== DATA TO PROCESS
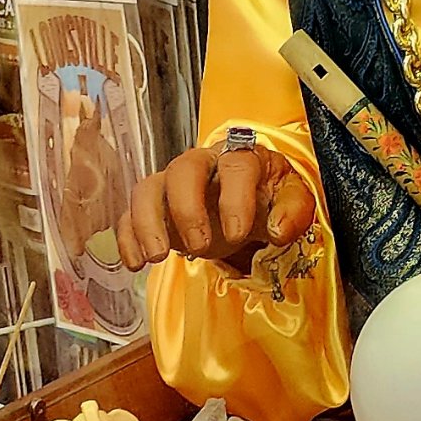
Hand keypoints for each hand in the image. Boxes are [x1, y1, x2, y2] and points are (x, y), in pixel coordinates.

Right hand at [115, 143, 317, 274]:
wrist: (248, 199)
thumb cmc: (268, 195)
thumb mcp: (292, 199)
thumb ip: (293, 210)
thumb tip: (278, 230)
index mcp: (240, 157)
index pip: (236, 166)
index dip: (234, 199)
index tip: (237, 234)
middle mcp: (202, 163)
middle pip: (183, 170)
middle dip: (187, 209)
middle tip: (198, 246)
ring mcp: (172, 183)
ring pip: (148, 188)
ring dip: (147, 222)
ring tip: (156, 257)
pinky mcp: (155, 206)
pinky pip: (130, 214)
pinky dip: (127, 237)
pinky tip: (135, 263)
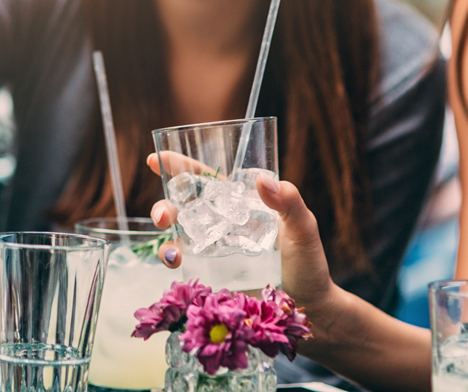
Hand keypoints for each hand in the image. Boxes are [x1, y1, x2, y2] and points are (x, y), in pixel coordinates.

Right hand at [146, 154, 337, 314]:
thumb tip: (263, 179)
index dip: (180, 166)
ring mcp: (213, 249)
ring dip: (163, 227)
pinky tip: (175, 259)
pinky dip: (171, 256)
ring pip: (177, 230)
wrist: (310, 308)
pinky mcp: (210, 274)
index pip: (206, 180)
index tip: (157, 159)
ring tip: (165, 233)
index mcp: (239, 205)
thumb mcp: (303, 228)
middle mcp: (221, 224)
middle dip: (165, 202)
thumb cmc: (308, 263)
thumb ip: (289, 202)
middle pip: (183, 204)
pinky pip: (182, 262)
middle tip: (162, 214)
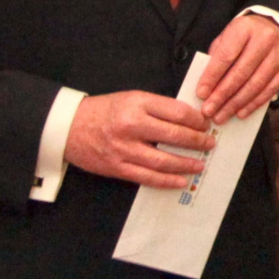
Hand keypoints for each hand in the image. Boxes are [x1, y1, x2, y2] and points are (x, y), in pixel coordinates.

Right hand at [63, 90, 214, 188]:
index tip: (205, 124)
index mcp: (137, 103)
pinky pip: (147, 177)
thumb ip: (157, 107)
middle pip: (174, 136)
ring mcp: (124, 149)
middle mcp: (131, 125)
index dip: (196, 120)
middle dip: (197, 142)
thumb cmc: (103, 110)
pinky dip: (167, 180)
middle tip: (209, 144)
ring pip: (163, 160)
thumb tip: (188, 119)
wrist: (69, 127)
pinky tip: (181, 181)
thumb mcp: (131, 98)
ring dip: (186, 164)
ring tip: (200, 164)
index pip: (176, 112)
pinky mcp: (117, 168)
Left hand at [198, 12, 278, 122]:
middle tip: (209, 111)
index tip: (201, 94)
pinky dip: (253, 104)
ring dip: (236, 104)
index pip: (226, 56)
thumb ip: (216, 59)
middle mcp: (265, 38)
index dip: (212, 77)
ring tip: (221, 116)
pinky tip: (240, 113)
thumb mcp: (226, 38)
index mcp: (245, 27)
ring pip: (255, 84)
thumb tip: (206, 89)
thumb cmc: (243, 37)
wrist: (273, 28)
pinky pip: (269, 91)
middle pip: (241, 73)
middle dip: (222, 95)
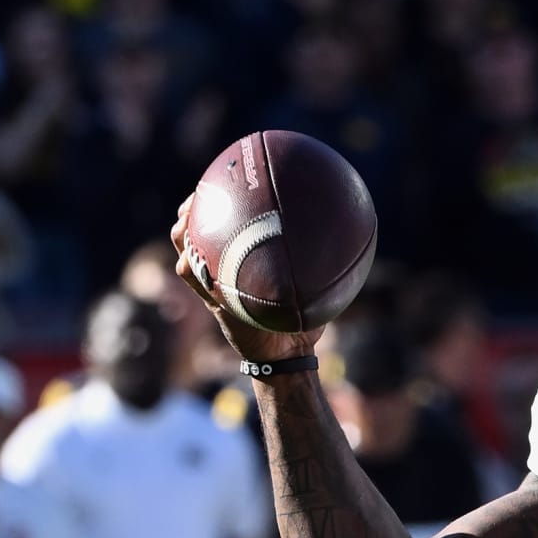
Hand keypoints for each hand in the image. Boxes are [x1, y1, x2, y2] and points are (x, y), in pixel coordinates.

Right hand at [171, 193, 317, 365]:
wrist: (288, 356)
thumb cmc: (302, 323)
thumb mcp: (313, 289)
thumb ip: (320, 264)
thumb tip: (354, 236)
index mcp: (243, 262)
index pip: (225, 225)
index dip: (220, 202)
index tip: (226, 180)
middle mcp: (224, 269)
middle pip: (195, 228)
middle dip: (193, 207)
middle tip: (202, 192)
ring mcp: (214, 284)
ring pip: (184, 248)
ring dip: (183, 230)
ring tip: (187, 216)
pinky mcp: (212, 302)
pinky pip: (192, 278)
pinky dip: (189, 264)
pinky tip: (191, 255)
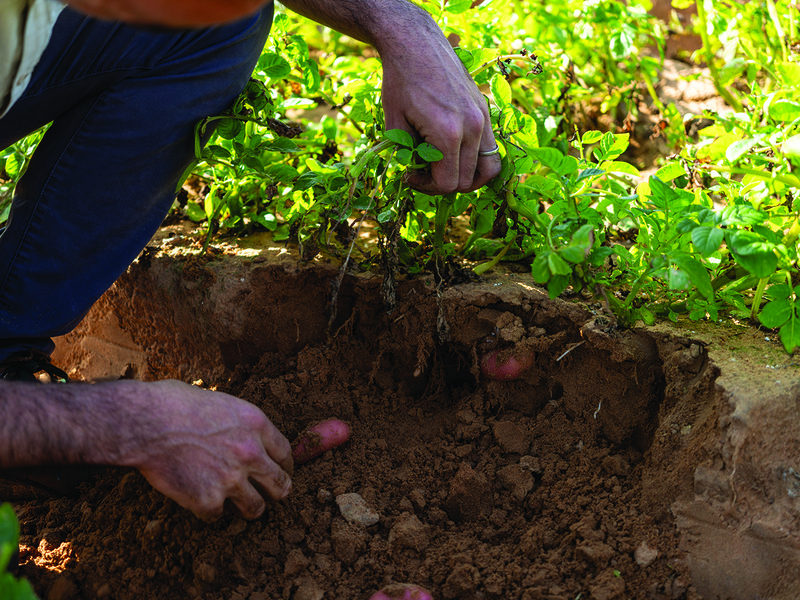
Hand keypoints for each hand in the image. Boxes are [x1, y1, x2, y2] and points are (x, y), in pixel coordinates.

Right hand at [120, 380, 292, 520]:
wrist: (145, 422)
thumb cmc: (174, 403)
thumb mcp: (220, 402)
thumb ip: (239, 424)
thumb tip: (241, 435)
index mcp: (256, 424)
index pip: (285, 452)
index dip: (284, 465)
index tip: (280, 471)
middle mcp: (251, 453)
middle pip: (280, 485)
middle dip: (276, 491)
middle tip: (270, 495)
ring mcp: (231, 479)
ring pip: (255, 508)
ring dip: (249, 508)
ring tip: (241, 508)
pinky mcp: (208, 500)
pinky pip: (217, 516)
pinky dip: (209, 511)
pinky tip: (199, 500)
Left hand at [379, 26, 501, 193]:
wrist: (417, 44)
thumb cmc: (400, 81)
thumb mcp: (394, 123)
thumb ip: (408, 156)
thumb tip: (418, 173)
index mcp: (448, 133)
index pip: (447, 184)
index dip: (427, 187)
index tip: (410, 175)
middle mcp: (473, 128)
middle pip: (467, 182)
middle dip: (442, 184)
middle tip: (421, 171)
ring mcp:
====
== DATA TO PROCESS
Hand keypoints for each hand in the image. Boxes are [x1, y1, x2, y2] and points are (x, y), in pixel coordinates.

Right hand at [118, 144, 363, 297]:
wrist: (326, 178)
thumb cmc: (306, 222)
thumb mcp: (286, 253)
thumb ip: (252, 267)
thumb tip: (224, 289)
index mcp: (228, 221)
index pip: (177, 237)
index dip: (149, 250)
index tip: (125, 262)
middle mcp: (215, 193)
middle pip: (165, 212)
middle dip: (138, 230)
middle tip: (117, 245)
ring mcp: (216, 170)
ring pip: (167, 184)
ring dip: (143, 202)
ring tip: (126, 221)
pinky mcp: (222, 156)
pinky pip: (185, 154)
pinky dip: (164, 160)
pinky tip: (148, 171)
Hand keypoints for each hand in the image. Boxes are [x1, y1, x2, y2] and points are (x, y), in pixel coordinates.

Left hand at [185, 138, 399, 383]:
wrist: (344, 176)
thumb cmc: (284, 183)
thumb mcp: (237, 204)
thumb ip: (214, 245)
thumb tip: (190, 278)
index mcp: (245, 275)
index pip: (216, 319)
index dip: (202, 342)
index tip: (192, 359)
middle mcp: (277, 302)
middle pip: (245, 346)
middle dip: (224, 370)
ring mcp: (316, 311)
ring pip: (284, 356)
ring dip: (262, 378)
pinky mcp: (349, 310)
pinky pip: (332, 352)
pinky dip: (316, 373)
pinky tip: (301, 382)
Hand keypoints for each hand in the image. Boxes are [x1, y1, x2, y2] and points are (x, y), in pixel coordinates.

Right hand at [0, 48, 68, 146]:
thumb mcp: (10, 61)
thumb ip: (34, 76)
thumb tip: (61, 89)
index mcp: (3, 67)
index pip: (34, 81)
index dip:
====
**ASSIGNED TASK**
Reproduce exactly, with no pictures, the lines above from the one holding "middle tip: (209, 111)" to the one holding "index dip: (220, 202)", inclusive.

**TASK ANSWER**
middle tip: (209, 111)
index tip: (201, 94)
pinky dip: (253, 104)
ring dip: (236, 104)
index pip: (226, 56)
thumb ip: (216, 59)
middle mcp: (265, 38)
index dip: (212, 77)
ring tip: (221, 116)
pinky tip: (240, 113)
thumb mcp: (226, 38)
index mcp: (245, 27)
ring pip: (255, 84)
thumb tip: (206, 89)
thumb cmc: (243, 37)
wrist: (273, 28)
pinky pip: (269, 91)
middle pip: (241, 73)
middle dip: (222, 95)
Hand keypoints for each hand in the image. Boxes are [x1, y1, x2, y2] and points are (x, y), in pixel coordinates.

Right hand at [171, 193, 317, 365]:
wrist: (288, 356)
thumb cmc: (302, 323)
thumb mcp: (313, 289)
thumb ip: (320, 264)
thumb tip: (354, 236)
index mcp: (243, 262)
index pip: (225, 225)
index dip: (220, 202)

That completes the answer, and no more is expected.